Spencer’s visit to Dakar included meetings with Capt. Karim Mara, Senegalese deputy chief of naval staff, as well as leaders from the Senegalese Navy and the U.S. Office of Security Cooperation. Prior to the port visit, Spencer embarked maritime counterparts from Cabo Verde, Senegal and The Gambia for a security patrol to identify and deter illegal, unreported, unregulated (IUU) fishing as well as build living marine resource enforcement capacity with African partner nations.

“We were able to build maritime domain awareness with our partners by establishing an offshore law enforcement presence that demonstrated Cabo Verde’s, Senegal’s, and The Gambia’s commitment to maritime security and living marine resource enforcement. We did this by conducting combined maritime law enforcement operations and effectively communicating and coordinating with each country’s Maritime Operations Center,” said Cmdr.
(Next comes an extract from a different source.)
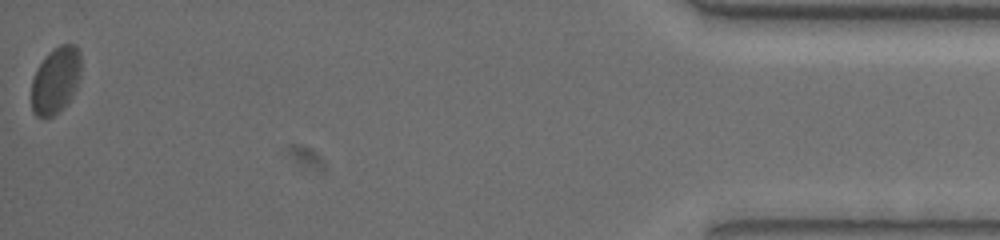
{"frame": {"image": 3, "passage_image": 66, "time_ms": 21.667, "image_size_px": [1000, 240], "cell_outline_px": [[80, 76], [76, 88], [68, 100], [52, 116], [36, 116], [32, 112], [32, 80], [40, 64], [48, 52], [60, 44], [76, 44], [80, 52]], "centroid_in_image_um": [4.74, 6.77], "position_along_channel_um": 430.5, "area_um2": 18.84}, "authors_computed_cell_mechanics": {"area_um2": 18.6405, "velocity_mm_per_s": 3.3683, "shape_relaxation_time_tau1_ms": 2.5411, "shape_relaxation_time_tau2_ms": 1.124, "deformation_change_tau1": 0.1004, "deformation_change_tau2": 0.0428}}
Corey Kerns, Spencer’s commanding officer.

This deployment demonstrates NAVAF and the U.S. Coast Guard’s commitment and longstanding partnership to work with our African partners to counter illicit maritime activity in the Atlantic Ocean. The U.S. Coast Guard regularly integrates and operates within the NAVAF area of operations. The U.S. Coast Guard’s authorities and capabilities provide the Joint Force with unique tools that bridge the cooperation-to-conflict continuum.
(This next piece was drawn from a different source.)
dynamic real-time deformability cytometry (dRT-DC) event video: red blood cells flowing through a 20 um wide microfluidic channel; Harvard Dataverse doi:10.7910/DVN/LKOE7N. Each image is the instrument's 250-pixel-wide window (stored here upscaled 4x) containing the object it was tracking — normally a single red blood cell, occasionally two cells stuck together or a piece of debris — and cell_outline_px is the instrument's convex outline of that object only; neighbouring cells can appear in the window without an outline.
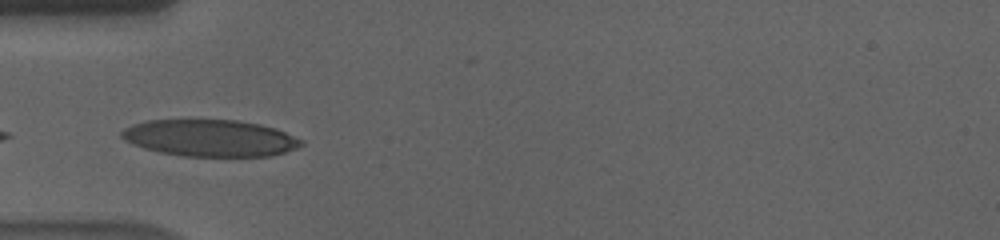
{"species": "human", "species_latin": "Homo sapiens", "temperature_condition": "cold", "stored_images_in_passage": 32, "camera_frame_rate_fps": 3000, "um_per_image_px": 0.085, "donor": {"sex": "male"}, "frame": {"image": 1, "passage_image": 1, "time_ms": 0.0, "image_size_px": [1000, 240], "cell_outline_px": [[304, 144], [296, 148], [272, 156], [184, 156], [160, 152], [144, 148], [132, 144], [124, 140], [120, 136], [120, 132], [124, 128], [132, 124], [144, 120], [236, 120], [260, 124], [276, 128], [304, 140]], "centroid_in_image_um": [17.85, 11.73], "position_along_channel_um": 67.2, "area_um2": 38.67}}
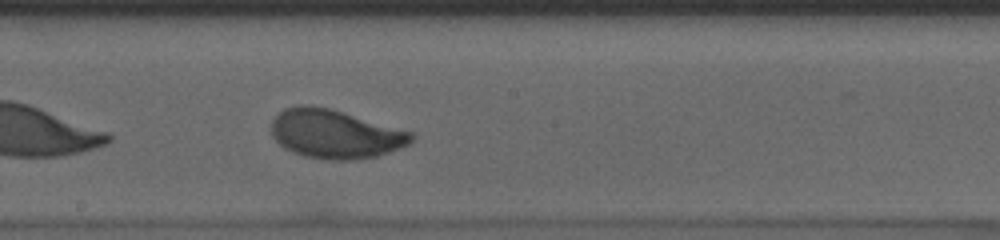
{"frame": {"image": 2, "passage_image": 14, "time_ms": 4.333, "image_size_px": [1000, 240], "cell_outline_px": [[416, 136], [408, 144], [400, 148], [376, 156], [356, 160], [324, 160], [304, 156], [292, 152], [284, 148], [272, 136], [272, 120], [284, 108], [308, 104], [328, 108], [412, 132]], "centroid_in_image_um": [28.47, 11.4], "position_along_channel_um": 219.7, "area_um2": 39.59}, "authors_computed_cell_mechanics": {"area_um2": 39.0728, "velocity_mm_per_s": 3.5321, "shape_relaxation_time_tau1_ms": 2.8051, "shape_relaxation_time_tau2_ms": null, "deformation_change_tau1": 0.169, "deformation_change_tau2": null}}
Senegal and the United States share a proud history of promoting peace and security in Africa. Later this month, Senegal will participate in the NAVAF-led exercise Obangame Express 2023, the largest annual maritime security exercise in Western Africa. These types of exercises strengthen partnerships and allow countries to work more closely on shared transnational maritime challenges.
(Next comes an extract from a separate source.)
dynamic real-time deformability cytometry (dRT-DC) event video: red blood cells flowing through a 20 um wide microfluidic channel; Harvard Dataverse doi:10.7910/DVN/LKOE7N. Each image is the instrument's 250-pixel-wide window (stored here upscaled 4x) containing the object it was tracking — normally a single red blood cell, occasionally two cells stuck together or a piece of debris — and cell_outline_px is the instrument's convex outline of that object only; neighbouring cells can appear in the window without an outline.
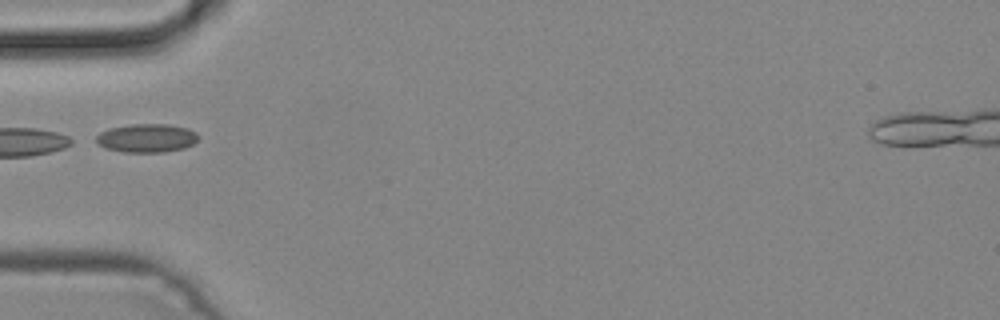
{"species": "common noctule bat (a hibernating species)", "species_latin": "Nyctalus noctula", "temperature_condition": "cold", "stored_images_in_passage": 6, "camera_frame_rate_fps": 3000, "um_per_image_px": 0.085, "animal": {"sex": "male", "body_mass_g": 19.2, "forearm_length_mm": 51.8}, "frame": {"image": 1, "passage_image": 1, "time_ms": 0.0, "image_size_px": [1000, 320], "cell_outline_px": [[200, 136], [192, 144], [184, 148], [164, 152], [124, 152], [104, 148], [96, 144], [96, 136], [100, 132], [108, 128], [132, 124], [168, 124], [188, 128], [196, 132]], "centroid_in_image_um": [12.45, 11.73], "position_along_channel_um": 72.6, "area_um2": 17.17}}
“The United States and Senegal enjoy an exceptional security partnership that bolsters our shared efforts to promote peace and security in West Africa, combat illegal, unreported, and unregulated fishing, and protect marine resources," said Mike Raynor, U.S. Ambassador to Senegal. "The arrival of USCGC Spencer to Dakar reflects that robust partnership.”

The U.S. shares a common interest with African partner nations in ensuring security, safety, and freedom of navigation on the waters surrounding the continent, because these waters are critical for Africa’s prosperity and access to global markets.

U.S. Coast Guard Atlantic Area, headquartered in Portsmouth, Virginia, oversees all Coast Guard operations east of the Rocky Mountains to the Arabian Gulf, spanning across five Coast Guard districts and 40 states.

For over 80 years, U.S. Naval Forces Europe-U.S. Naval Forces Africa (NAVEUR-NAVAF) has forged strategic relationships with allies and partners, leveraging a foundation of shared values to preserve security and stability.

Headquartered in Naples, Italy, NAVEUR-NAVAF operates U.S. naval forces in the U.S. European Command (USEUCOM) and U.S. Africa Command (USAFRICOM) areas of responsibility. U.S. Sixth Fleet is permanently assigned to NAVEUR-NAVAF, and employs maritime forces through the full spectrum of joint and naval operations.